Saved data entries
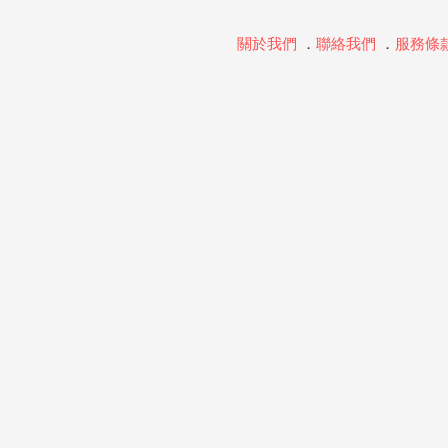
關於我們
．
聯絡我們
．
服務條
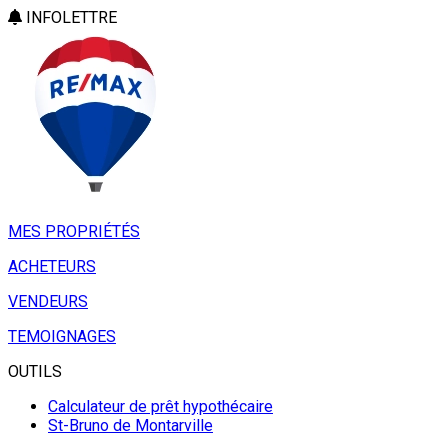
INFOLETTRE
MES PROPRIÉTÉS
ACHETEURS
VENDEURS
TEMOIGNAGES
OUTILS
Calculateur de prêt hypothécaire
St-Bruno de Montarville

* * *

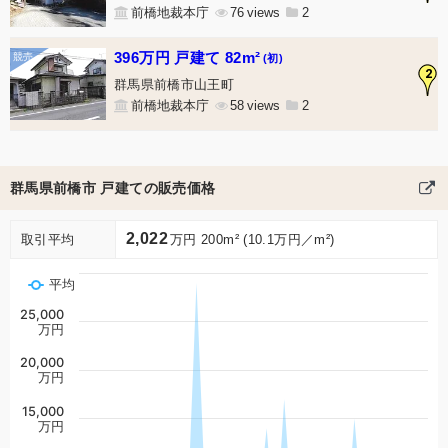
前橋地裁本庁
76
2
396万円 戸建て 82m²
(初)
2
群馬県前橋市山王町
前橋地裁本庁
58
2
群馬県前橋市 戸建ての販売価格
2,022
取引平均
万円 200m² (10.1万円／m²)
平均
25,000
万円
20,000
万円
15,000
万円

---

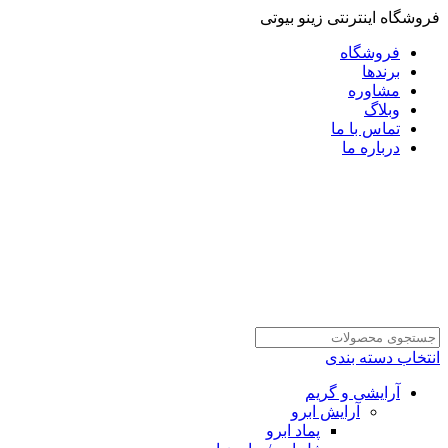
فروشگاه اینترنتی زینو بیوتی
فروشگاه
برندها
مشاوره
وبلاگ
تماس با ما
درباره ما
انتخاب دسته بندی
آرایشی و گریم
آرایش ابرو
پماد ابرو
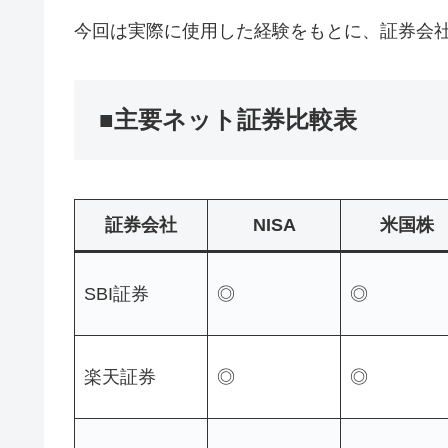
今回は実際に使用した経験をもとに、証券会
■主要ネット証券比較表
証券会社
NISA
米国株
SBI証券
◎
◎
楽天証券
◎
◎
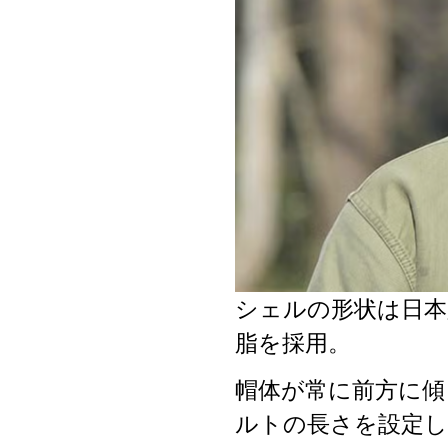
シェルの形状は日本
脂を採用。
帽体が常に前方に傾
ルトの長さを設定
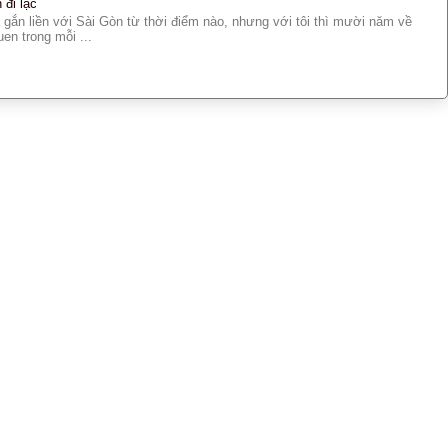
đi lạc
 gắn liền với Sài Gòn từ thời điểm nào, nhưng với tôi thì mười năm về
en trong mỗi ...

#### [Directions]
Return each line in the records that holds the string "فروشگاه".

#### [Exercise response]
فروشگاه اینترنتی زینو بیوتی
فروشگاه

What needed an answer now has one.